**Provided text:**
......

Thou Shalt Not Use Struct

Emmanuel Stephan
7 min readApr 14, 2016

--

Tales of Software Engineering — 2

Puzzle by George Hodan

Once upon a time, a Software Engineer had to refactor some code base and came across the following struct (in C++):

struct CompositeInfo 
{
size_t id;
CompositeType type;
Datum principal_datum;
Datum sub_datum;
};

He saw at once that this struct was dangerous. Being of a methodical nature, he wanted to state an invariant about the relationship between the principal_datum and the sub_datum. For example, there was the invariant that sub_datum could never be equal to the principal_datum, in general. Also, in an algorithm the Engineer was working on, some values in the range of the type Datum, such as Datum.Null, could never be assigned to principal_datum.

The Engineer wondered if he could really assert these invariants. He wanted to check if the invariants were really true, and so he came up with the following code:

struct CompositeInfo 
{
CompositeInfo(size_t _id, CompositeType _type,
const Datum& _sub_datum,
const Datum _principal_datum)
: id(_id), type(_type),
principal_datum(_principal_datum),
sub_datum(_sub_datum)
{
assert(principal_datum != Datum::Null);
assert(principal_datum != sub_datum);

}
size_t id;
CompositeType type;
Datum principal_datum;
Datum sub_datum;
};

This also made the code shorter, because a constructor could now be called, instead of spending 4 lines to set the 4 fields of CompositeInfo over and over again. The Engineer chased down all the places where a CompositeInfo was created, and called his constructor in each, hoping that the 2 assertions would survive the unit tests. Or not. At least, he would know if his new algorithm could rely on those 2 invariants.

......

**Source material:**
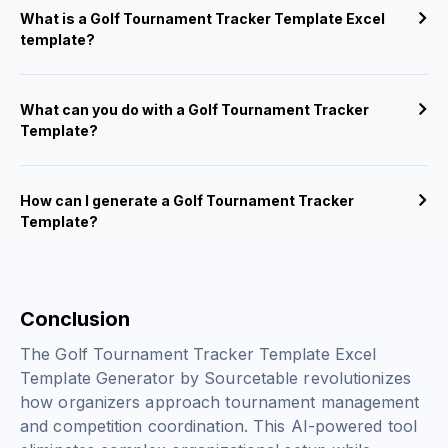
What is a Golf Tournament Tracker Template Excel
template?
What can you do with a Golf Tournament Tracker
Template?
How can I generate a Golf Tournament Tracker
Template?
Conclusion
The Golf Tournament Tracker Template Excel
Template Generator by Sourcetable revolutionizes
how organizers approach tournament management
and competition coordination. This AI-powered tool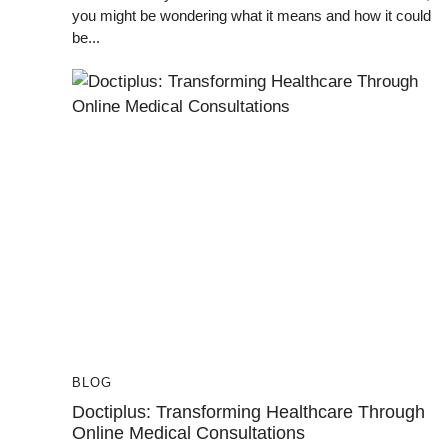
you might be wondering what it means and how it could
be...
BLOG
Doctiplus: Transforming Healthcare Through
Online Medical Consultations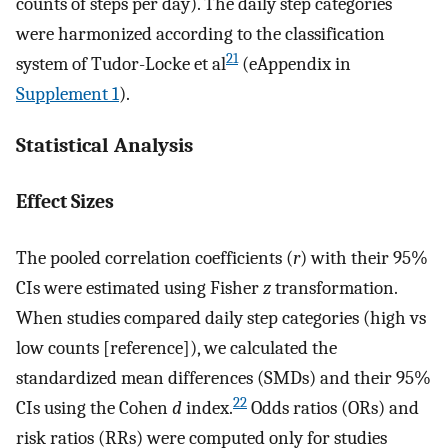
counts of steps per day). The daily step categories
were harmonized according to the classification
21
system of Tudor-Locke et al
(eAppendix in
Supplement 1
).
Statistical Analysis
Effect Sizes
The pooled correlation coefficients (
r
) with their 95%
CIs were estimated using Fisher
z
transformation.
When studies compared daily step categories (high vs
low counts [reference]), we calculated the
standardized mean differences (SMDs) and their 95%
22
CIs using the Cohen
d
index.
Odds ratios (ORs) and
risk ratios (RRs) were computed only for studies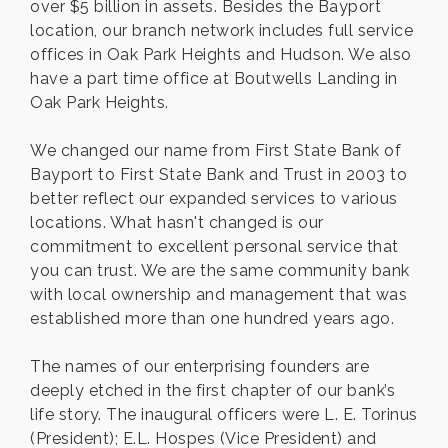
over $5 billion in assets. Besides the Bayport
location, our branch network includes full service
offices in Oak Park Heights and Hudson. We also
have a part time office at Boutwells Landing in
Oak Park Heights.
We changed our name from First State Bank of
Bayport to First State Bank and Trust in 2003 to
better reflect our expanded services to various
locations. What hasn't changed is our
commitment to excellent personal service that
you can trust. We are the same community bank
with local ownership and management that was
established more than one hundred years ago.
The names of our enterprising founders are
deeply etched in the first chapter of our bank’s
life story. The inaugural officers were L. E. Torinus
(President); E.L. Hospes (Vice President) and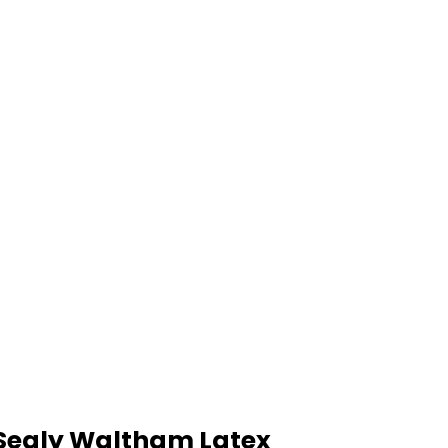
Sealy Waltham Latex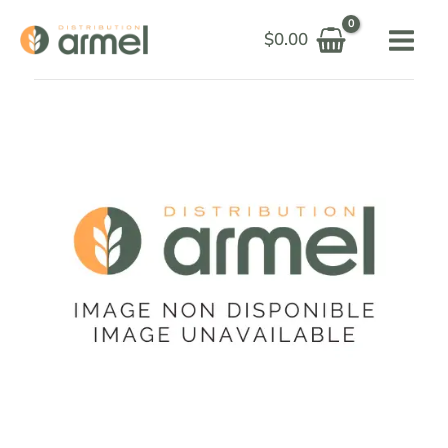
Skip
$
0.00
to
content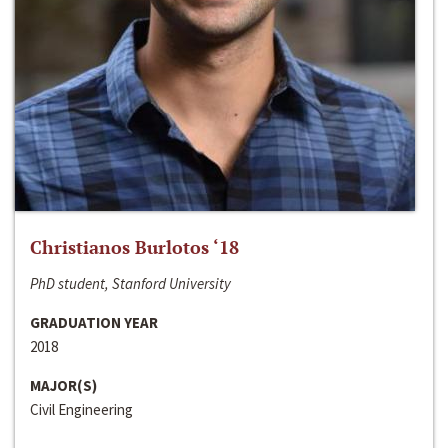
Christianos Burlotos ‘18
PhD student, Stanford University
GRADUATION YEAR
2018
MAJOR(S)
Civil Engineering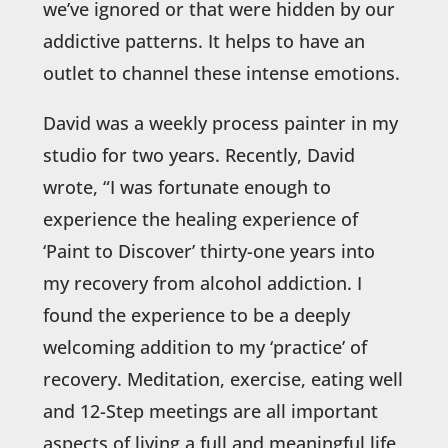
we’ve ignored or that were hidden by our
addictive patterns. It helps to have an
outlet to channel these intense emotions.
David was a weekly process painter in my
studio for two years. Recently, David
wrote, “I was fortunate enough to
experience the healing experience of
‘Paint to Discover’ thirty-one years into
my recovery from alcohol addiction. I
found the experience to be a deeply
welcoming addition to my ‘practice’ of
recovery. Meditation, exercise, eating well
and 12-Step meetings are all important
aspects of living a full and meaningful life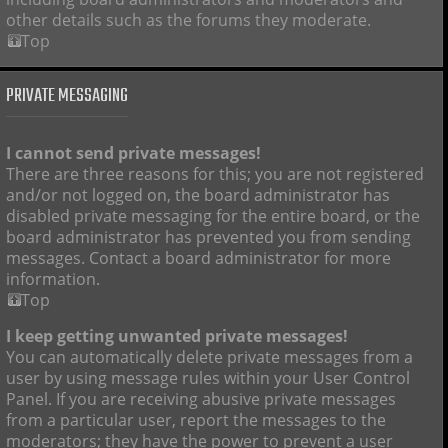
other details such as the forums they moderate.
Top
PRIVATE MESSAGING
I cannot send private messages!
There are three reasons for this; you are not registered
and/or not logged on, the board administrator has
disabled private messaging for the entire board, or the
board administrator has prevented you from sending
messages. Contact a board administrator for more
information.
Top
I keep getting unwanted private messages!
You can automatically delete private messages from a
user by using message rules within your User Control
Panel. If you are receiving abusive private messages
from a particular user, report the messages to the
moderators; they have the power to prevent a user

......

**Exercise prompt:**
Continue the CompositeInfo struct story with the passage that comes after its last sentence.

**The answer:**
It turned out, of course, that the invariants did not hold everywhere in the code base. There was a place where a smart developer had used a CompositeInfo as a sentinel in an array, and had precisely relied upon principal_datum having the value Datum::Null in the sentinel. And there was another algorithm in the code base that implicitly relied upon principal_datum never being equal to Datum::Null! That algorithm never used the array with the sentinel, so the conflicting assumptions on the possible values of principal_datum (undocumented, implicit assumptions) had never been a problem before. The Engineer’s heart sank. He was faced with multiple Software Engineering no-no’s which he catalogued as follows: reliance on implicit and undocumented assumptions, missing invariant checks, and finally: failure to encapsulate.

The Engineer also realized something else. There was a way to actually compute the sub_datum from the principal_datum and vice-versa, at very little runtime cost. Currently, the code to compute one field in term of the other was repeated (cut-and-paste) in several locations in the code base. He wanted very much to avoid the duplication, and reduce the memory footprint of CompositeInfo, and for that, he would need some sort of accessor that would do the computation appropriately, rather than letting clients directly access the members of the struct. He came up with this solution:

class CompositeInfo 
{
public:
CompositeInfo(size_t _id, CompositeType _type,
const Datum& _principal_datum)
: id(_id), type(_type),
principal_datum(_principal_datum),
{
assert(principal_datum != Datum::Null);
}
size_t id() const { return id; }
CompositeType type() const { return type; }
Datum principal_datum() const { return principal_datum; }
Datum sub_datum() const { return ... f(principal_datum) ... }
private:
const size_t id;
const CompositeType type;
const Datum principal_datum;
};

It was a long fight to refactor the sentinel value in the array so the invariant on principal_datum could be asserted, but eventually it was removed. All the clients of CompositeInfo went through the constructor, and therefore the assert. There were no implicit assumptions anymore, all the clients of CompositeInfo were in sync again. And a good chunk of memory was saved too, because there were many instances of CompositeInfo…

What lessons did the Engineer take away from this painful refactoring exercise?

Implicit assumptions kill. Software Engineers should make a habit of asking themselves what assumptions they are making in their code, to challenge these assumptions, remove as many as possible, and make whatever ones are inevitable blatantly and glaringly explicit, via invariant checks and documentation. It takes discipline and work to systematically eliminate implicit assumptions, but it might well be the single practice that will improve your software the most, regardless of which language or paradigm you use. One can actually wonder whether most if not all bugs in software can be traced back to some implicit assumption(s).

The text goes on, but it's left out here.